------ Data records ------

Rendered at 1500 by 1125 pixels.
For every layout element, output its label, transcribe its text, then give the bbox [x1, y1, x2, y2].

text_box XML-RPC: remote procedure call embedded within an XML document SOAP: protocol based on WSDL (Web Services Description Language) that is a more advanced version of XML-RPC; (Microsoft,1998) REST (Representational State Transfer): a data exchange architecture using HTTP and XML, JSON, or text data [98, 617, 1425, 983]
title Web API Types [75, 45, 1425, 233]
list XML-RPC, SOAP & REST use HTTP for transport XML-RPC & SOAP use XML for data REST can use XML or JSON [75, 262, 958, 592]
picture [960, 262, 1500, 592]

------
------ Data records ------

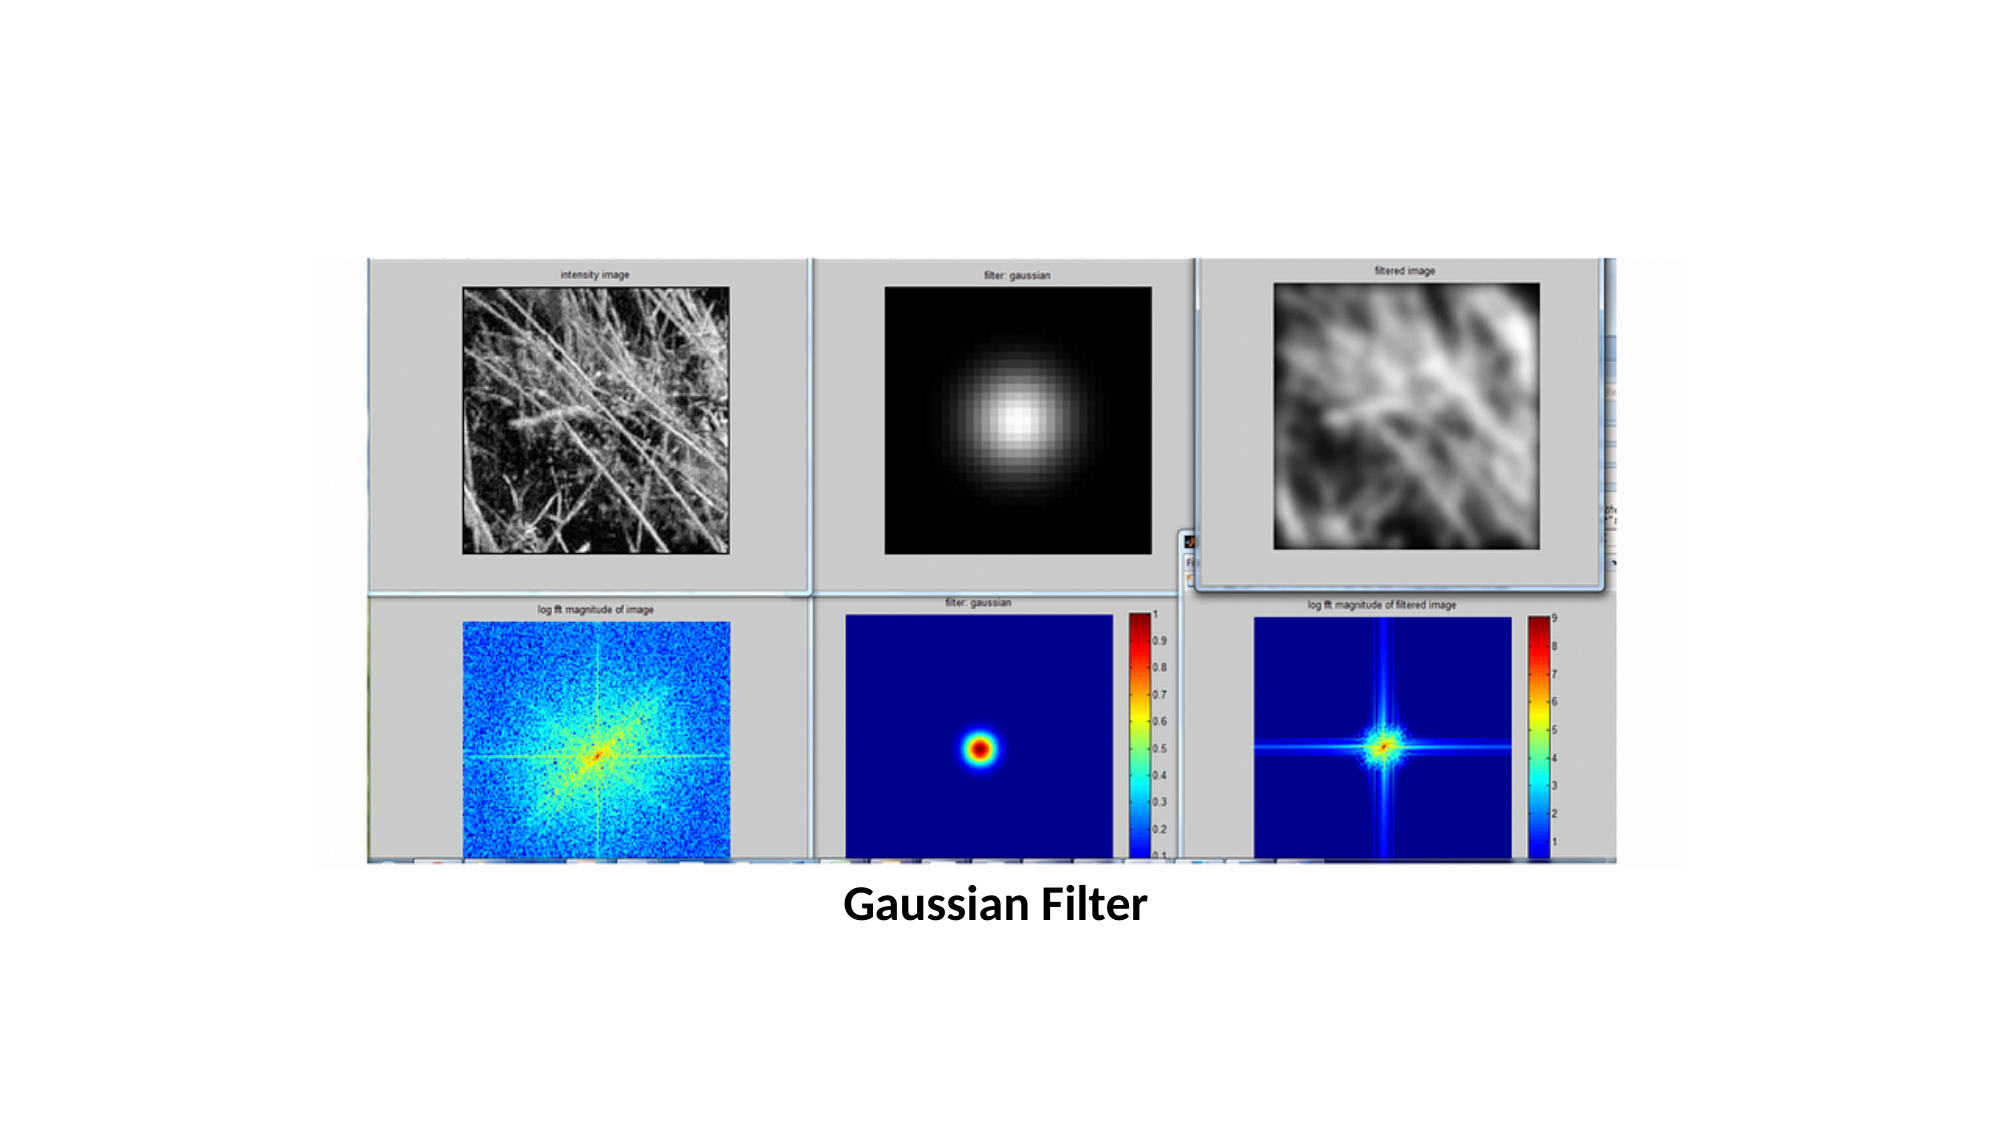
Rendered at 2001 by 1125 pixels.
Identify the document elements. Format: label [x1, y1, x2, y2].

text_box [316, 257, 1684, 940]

------

"pixels" is the string to look for; please copy every line of the records above where it appears.

Rendered at 1500 by 1125 pixels.
Rendered at 2001 by 1125 pixels.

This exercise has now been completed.